Сказкин тяжко вздохнул:
— Береги его. Мой племянник.
3
Колюня уже увел катафалк, в баню отправились пешком.
Прислушиваясь к мерному шуму наката (мы шли по отливу, по убитой волнами влажной полосе), я боялся одного: вот не дойдет Никисор до бани, подломятся бледные ножки, зароется куриной грудкой в пески.
— Ты ноги, ноги не выворачивай!
— Я не могу, — обреченно пояснил Никисор. — Я — рахит. Мне дядя Серп сказал. А он уж он-то мир повидал, работает грузчиком. Когда приходят суда, он видит, как матросы на берег сходят, как сезонницы с дембелями знакомятся, как вместе потом уходят на «Балхаше», а там ведь нет кают, там только два твиндека, каждый на двести мест. Дядя Серп хороший, это выпивка на него плохо действует. Он в этом не виноват. Если вы станете пить наш квас, у вас тоже по утрам ноги начнут подкашиваться, и вы с мешком риса на спине упадете с пирса, а потом побьете стекла у тети Люции…
Я опешил:
— Силы, силы береги!
— Я ничего. Я силы рассчитываю. И баня у нас хорошая, — никак не мог остановиться Никисор. — Дядя Серп так считает. А уж он-то знает, что настоящий квас подают только в нашей бане. После бани дядя Серп всегда добрый, он не всегда бьет стекла у тети Люции. Видите барак? — указал он. — Тот, который поближе…
— Силы, силы береги!
4
Баня оказалась номерного типа.
Давно я не видал такого длинного коридора и стольких дверей, из-за которых доносились многие невнятные шумы, как бы шаги, даже музыка. «Настоящий квас подают только в нашей бане» — вспомнил я. Правда, буфета я не увидел, но он мог находиться за одной из этих дверей. Не торопясь, разделся, аккуратно сложил на длинной крашеной скамье одежду, дотянулся до медного тазика на стене (там висели и сухие веники) и смело толкнул шестую от входа дверь.

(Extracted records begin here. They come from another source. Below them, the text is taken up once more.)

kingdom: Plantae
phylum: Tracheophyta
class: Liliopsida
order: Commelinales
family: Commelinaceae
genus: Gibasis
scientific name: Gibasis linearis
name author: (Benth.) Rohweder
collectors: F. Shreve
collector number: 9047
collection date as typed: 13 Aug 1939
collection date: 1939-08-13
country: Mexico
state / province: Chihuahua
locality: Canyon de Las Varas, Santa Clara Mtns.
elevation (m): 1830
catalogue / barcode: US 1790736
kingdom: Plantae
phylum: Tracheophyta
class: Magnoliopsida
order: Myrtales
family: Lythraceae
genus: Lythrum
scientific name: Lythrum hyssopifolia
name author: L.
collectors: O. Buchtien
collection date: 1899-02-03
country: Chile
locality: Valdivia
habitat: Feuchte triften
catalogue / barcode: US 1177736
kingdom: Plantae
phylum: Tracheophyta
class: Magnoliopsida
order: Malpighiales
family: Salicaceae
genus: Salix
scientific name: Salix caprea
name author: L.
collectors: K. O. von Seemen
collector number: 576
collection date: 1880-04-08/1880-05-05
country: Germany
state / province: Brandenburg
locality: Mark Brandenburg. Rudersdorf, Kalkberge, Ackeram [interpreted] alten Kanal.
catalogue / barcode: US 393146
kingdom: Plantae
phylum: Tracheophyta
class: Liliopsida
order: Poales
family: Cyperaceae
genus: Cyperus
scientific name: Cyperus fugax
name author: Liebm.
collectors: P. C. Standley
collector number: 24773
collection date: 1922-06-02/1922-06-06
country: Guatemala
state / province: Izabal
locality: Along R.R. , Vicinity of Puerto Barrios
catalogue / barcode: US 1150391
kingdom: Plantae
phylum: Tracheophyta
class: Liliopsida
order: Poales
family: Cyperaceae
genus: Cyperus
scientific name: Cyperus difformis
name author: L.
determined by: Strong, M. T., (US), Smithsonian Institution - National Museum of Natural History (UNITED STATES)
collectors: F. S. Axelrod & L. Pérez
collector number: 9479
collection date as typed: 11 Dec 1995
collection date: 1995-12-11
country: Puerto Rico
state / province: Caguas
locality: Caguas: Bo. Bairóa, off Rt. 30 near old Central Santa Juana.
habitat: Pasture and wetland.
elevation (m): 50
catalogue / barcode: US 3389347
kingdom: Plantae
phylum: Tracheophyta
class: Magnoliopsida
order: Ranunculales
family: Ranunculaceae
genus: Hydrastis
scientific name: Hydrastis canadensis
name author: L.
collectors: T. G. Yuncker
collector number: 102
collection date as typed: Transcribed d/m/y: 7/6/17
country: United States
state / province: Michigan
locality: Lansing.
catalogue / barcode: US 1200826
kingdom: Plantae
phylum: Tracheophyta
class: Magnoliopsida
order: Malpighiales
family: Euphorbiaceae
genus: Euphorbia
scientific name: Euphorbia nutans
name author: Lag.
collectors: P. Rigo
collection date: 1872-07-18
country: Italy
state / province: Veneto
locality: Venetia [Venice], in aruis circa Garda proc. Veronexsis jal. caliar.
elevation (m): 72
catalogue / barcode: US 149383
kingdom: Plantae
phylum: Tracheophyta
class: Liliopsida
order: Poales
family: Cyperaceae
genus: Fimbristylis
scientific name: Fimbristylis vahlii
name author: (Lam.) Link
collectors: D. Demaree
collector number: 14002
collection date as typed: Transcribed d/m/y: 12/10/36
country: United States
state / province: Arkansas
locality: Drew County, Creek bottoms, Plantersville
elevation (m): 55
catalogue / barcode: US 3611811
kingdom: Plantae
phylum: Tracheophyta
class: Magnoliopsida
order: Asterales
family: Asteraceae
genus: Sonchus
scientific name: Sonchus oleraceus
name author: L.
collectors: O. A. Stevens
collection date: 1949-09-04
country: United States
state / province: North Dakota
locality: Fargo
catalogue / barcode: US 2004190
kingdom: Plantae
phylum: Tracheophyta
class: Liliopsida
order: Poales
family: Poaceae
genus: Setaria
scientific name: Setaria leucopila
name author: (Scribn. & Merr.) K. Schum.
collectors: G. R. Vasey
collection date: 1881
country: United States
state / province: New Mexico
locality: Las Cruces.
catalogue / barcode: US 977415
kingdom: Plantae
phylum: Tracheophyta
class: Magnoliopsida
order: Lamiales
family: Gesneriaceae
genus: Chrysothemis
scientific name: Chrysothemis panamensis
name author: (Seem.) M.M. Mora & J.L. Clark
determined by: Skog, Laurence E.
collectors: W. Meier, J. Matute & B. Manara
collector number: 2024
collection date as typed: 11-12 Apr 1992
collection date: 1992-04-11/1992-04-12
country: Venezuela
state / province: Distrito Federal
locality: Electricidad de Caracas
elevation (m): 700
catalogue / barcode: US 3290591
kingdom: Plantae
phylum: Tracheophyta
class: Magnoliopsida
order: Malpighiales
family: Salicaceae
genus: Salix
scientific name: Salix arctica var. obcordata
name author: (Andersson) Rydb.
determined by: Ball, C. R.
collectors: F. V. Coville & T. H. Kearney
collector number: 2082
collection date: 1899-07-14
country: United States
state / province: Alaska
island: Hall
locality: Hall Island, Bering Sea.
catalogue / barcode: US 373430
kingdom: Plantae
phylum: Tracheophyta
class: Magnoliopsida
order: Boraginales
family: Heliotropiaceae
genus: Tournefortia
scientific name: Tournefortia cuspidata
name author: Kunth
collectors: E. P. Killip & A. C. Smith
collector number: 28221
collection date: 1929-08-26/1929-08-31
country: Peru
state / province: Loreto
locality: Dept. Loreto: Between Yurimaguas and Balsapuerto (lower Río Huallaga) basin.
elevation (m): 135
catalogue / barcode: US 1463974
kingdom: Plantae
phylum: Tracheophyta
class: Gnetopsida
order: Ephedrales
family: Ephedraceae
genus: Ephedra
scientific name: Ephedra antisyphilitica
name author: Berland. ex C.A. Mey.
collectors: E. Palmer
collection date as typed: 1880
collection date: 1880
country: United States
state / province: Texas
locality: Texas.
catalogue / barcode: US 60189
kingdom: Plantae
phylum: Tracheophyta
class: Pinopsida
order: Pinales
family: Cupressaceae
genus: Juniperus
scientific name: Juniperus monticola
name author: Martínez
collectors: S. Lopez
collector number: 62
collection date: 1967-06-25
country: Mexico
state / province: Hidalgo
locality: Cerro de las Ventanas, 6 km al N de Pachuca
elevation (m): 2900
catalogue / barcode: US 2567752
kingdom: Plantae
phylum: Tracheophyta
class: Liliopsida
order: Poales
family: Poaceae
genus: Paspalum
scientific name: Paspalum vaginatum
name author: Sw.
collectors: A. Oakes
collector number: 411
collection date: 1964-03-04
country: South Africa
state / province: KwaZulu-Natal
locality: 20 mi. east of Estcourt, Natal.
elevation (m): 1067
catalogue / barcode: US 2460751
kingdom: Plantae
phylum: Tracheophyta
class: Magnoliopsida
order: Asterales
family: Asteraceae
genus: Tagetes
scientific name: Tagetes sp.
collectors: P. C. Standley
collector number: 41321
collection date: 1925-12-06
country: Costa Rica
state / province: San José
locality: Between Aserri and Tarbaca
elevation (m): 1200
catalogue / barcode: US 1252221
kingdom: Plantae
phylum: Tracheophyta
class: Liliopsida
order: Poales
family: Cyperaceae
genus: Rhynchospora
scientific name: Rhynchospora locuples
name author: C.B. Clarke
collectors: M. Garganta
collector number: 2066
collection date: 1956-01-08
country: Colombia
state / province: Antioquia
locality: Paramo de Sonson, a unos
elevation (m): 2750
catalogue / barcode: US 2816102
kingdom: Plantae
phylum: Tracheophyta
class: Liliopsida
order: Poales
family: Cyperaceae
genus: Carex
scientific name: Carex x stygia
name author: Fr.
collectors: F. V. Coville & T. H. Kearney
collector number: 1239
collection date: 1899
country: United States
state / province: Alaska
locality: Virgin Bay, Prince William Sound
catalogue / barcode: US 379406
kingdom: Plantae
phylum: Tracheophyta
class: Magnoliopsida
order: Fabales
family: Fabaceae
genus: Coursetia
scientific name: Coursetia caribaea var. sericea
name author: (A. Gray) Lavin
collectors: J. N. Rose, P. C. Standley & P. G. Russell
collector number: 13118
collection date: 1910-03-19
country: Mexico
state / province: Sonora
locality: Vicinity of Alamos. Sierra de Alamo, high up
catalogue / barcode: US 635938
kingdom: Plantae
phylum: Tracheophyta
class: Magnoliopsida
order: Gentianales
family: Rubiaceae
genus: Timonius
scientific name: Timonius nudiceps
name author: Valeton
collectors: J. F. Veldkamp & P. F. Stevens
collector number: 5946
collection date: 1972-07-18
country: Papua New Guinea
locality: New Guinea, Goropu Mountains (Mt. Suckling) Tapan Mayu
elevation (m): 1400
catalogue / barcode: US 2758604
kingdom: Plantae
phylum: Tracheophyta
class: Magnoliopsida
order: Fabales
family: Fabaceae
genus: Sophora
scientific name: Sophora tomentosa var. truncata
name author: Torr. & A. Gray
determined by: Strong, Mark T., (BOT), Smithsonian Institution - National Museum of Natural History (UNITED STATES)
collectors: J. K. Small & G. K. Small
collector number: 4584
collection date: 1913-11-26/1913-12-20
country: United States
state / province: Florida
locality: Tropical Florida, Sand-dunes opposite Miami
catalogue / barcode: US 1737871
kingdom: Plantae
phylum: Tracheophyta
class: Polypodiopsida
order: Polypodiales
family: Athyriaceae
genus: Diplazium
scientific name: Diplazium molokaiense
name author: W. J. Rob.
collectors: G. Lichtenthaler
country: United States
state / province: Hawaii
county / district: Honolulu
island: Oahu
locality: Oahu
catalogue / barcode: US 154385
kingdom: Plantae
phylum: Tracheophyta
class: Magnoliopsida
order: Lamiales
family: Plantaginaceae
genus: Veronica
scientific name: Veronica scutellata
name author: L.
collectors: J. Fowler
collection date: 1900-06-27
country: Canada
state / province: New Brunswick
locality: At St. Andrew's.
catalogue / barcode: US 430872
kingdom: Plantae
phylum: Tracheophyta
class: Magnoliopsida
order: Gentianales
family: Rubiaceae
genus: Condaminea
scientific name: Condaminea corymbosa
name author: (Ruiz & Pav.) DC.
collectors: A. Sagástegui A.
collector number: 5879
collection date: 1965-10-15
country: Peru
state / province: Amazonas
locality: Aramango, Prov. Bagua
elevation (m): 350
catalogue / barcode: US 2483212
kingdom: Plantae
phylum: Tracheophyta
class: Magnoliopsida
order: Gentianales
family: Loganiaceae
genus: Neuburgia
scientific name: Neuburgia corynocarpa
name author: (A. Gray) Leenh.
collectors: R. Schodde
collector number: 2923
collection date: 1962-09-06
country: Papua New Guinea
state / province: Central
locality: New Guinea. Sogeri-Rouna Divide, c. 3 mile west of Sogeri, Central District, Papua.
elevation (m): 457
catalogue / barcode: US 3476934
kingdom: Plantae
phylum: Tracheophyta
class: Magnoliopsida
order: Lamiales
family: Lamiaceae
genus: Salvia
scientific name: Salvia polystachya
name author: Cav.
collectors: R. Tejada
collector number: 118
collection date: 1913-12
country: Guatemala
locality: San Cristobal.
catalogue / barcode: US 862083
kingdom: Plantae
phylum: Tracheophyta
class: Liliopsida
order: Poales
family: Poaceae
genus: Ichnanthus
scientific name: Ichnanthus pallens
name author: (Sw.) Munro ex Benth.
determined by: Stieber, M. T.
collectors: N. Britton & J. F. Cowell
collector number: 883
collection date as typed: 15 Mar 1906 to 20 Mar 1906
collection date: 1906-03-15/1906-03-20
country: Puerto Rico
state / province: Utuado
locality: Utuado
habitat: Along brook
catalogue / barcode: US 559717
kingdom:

И ужаснулся. Покрылся испариной, будто попал в парную.
За круглым столом, покрытым пестрой льняной скатеркой, в зашторенной уютной комнатке, заставленной простой мебелью, с любительским портретом Аленушки и ее утонувшего братца на побеленной стене, удобно откинувшись на спинку низенького диванчика, настроенная на длительную честную борьбу белокурая Люция отбивалась от знакомого мне шкипера. Китель его, кстати, аккуратно висел на спинке стоявшего рядом стула, рукава рубашки закатаны.
Увидев меня, Люция округлила глаза.
А вот шкипер повел себя иначе. Он, не раздумывая, запустил в меня новеньким жестяным будильником. Отбив тазиком такое странное орудие, я выскочил в коридор. Там над стопкой моего белья стояли смущенные женщины. Увидев меня, они дружно вскрикнули, но ни одна не убежала. Больше того, на вскрик выскочили еще две женщины, полуголые, румяные, будто со сна. С этой секунды двери начали открываться одна задругой. Пахло кофе, жареной рыбой. Гремела музыка.